I don’t see this one being an issue for me.   While I did buy in to a standard life template (college, wife, kids, suburbs, office, etc.), I am me.  I am undeniably me.

I’d be delusional to think that I wasn’t a bit…different.   I see things differently than a lot of other people, I react differently, and I’m vocal about it.  That sometimes makes it hard to get close to me.  I doubt anyone who is close to me would argue with that.

I also tend to do things.  Most people talk about doing things, I try to make them happen.   “I wish I were out of debt”, “Honey, I want to start a business”, “Let’s drop 40 pounds this year”, or “I want to build a trebuchet”.   I think I know why my wife gets nervous when I say “I have an idea”.

I may not be running anyone else’s script, but at the end of the day, I’d regret not doing things more than I’d regret trying them.

I wish I didn’t work so hard.

This one is a personal struggle for me.   I’m scared of missing my children grow up.   I hate the idea of looking back and finding my children as adults, with few memories of how they got there.

At the same time, I’ve got a pile of debt I need to get rid of before I can dial back too far.    I could quit my job tomorrow, but that wouldn’t be providing a good life for them.

My worry, and the worry of some people close to me, is that, once the debt is gone, I won’t be able to let go of my extreme work hours, even though I’m working so hard now to be able to work less later.   “Later”, in this case, means a couple of years, not retirement.

I wish I’d had the courage to express my feelings.

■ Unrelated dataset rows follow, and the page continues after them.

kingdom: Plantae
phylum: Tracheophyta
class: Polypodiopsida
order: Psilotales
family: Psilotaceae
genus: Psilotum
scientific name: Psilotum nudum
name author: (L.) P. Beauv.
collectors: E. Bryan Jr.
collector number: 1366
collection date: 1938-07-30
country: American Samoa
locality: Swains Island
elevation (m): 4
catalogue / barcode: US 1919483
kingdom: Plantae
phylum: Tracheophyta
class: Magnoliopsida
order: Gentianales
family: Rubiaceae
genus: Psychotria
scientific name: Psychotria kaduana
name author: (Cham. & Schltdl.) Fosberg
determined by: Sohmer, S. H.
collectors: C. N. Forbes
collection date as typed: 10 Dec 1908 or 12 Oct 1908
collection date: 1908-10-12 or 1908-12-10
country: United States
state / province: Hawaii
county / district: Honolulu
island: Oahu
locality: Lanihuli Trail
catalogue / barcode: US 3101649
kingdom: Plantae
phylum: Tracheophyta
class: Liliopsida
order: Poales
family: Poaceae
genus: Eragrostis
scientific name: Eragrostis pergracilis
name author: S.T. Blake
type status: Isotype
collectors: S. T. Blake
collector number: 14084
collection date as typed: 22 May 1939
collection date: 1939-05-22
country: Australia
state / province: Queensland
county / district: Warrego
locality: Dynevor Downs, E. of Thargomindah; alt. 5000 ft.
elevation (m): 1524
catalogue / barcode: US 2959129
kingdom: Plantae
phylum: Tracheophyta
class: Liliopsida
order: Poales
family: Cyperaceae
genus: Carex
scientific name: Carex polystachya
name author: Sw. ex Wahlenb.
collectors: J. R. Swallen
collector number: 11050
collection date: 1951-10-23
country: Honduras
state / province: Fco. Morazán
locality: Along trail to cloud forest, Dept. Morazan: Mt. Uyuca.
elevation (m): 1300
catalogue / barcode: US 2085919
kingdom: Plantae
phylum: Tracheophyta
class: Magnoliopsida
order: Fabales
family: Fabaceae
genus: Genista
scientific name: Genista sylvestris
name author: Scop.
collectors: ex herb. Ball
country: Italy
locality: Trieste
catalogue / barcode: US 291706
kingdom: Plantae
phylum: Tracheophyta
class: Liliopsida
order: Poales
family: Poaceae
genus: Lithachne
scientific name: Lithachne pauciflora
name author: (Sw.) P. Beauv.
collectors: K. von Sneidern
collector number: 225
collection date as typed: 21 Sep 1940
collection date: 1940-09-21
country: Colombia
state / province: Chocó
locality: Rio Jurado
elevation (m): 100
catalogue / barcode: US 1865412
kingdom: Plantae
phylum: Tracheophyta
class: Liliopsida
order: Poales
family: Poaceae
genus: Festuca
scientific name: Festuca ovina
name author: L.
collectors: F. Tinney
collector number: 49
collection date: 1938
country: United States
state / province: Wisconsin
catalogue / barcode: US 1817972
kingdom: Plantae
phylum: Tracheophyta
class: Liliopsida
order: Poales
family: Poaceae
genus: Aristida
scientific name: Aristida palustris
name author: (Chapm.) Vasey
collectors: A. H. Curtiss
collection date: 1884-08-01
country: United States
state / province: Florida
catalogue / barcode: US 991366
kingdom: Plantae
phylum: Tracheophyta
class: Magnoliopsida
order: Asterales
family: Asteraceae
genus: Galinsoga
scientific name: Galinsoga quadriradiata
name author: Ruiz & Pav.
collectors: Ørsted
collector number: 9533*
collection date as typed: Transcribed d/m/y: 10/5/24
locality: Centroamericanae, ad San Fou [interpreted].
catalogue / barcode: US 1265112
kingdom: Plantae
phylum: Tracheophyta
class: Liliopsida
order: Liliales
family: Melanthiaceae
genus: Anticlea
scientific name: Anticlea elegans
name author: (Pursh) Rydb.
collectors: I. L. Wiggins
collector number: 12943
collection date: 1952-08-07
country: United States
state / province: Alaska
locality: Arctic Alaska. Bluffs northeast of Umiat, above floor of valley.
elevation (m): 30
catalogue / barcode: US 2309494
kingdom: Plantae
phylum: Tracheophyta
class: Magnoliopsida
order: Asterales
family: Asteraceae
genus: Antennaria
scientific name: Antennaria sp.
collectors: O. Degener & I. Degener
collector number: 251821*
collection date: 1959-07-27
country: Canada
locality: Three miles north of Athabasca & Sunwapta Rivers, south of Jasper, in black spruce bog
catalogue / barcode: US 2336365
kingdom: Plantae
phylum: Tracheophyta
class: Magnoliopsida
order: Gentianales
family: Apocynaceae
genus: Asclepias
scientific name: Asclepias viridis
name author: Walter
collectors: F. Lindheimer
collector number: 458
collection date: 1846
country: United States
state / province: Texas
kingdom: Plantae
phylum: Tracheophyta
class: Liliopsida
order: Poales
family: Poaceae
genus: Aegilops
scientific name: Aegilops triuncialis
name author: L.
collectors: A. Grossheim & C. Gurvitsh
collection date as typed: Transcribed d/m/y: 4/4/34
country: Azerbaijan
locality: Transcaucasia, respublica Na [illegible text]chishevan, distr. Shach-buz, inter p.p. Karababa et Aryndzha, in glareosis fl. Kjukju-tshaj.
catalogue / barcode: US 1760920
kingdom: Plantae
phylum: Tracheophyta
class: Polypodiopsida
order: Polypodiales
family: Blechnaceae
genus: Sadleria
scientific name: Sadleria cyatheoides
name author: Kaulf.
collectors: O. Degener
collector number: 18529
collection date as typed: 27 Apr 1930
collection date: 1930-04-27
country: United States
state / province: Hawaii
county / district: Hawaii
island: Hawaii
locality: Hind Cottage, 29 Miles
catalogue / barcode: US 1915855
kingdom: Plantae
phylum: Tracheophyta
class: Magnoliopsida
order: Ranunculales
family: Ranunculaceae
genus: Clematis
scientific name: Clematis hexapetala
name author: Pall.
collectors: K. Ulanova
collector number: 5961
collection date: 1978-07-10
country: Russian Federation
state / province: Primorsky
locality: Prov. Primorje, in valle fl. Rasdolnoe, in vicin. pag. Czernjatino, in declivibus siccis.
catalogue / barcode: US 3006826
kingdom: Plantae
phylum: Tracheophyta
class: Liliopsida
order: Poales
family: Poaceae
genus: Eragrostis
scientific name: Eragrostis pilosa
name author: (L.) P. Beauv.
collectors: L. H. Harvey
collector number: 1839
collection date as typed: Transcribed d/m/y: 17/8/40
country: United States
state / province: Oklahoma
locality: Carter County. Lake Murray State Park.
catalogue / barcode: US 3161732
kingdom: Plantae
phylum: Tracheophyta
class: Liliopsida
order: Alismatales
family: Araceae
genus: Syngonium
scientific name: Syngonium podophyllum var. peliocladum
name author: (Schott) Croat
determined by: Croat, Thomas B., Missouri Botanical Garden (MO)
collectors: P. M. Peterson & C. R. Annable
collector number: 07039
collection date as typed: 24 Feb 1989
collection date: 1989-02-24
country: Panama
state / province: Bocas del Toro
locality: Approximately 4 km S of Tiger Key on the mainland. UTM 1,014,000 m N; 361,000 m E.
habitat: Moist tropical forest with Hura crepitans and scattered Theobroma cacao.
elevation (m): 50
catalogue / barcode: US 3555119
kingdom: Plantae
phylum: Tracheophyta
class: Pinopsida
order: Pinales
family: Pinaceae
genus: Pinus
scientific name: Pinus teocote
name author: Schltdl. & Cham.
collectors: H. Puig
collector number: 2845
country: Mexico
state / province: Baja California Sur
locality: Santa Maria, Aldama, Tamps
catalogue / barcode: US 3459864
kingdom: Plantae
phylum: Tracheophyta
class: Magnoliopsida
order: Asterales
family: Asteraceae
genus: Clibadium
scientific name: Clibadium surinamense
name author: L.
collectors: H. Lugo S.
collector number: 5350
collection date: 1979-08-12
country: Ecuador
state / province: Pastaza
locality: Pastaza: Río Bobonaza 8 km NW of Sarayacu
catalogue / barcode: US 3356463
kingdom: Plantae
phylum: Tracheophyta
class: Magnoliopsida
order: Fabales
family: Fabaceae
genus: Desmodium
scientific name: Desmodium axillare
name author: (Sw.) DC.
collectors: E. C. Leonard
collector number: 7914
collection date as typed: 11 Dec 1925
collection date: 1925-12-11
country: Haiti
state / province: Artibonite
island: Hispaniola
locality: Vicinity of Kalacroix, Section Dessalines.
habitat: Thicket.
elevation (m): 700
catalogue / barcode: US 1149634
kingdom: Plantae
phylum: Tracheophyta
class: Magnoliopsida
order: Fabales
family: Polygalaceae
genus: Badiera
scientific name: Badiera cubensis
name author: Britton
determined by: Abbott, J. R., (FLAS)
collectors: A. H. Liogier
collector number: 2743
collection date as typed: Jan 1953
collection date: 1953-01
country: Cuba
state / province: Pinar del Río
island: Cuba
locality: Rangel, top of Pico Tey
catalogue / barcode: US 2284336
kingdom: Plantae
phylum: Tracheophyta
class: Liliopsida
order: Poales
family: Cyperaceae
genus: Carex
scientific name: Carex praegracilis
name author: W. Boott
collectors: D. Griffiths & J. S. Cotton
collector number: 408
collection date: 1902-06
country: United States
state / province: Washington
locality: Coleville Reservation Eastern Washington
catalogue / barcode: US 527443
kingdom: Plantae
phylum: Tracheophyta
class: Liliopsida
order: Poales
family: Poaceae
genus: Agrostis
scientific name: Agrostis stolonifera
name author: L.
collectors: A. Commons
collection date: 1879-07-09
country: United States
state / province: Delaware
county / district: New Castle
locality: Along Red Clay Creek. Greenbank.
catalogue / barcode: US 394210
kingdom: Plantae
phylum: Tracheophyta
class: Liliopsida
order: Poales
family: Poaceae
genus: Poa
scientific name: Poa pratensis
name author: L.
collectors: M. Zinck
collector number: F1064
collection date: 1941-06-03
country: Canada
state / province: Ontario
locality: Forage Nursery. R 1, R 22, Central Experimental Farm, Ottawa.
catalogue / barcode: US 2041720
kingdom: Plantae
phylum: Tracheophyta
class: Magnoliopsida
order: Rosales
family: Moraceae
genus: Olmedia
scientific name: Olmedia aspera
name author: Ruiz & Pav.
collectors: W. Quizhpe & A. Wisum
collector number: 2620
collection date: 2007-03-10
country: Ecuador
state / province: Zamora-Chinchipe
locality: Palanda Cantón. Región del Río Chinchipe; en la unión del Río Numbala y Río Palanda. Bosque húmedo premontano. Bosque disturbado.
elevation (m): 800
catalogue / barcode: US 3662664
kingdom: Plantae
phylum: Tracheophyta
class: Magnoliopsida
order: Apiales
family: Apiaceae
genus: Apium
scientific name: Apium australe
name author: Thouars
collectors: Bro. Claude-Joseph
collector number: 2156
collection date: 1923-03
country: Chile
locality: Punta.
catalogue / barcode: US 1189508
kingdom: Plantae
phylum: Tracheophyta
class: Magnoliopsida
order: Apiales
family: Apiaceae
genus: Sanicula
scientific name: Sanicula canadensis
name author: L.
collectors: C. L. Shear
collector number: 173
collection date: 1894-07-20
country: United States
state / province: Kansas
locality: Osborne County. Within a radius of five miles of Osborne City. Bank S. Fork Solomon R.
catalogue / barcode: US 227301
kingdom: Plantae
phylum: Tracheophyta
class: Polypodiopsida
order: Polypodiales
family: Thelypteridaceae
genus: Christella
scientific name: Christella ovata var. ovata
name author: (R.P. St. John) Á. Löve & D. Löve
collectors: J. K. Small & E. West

Ugh.  Feelings.  If this is a standard deathbed regret, I’m screwed.   My loved ones know I love them, but other than that, I’m happy to be in control of myself.

I wish I had stayed in touch with my friends.

I do.  It’s not always close contact, but it is contact.

I’m of the opinion that life’s too short to spend time with people you dislike, so some people have been relegated to the past.   My friends, my family, my loved ones are a part of my life, even if it’s occasionally months between emails or years between visits.

I wish that I had let myself be happier.

I think I do pretty well on this front, too.   Happiness is a choice.   I could worry about all of the things that aren’t perfect, or I could enjoy the things I have.  I choose to enjoy what I’ve got, even while trying to improve the rest.

In the words of Denis Leary : “Happiness comes in small doses folks. It’s a cigarette, or a chocolate cookie, or a five second orgasm. That’s it, ok! [You] eat the cookie, you smoke the butt, you go to sleep, you get up in the morning and go to…work, ok!? That is it!”

Happiness isn’t a hobby farm, a new job, or a dream vacation.   Happiness is a date with my wife, or cuddling with my kids to Saturday morning cartoons, or taking my son to the range.

Happiness is the things I’m doing now, not the dreams I’m hoping for someday.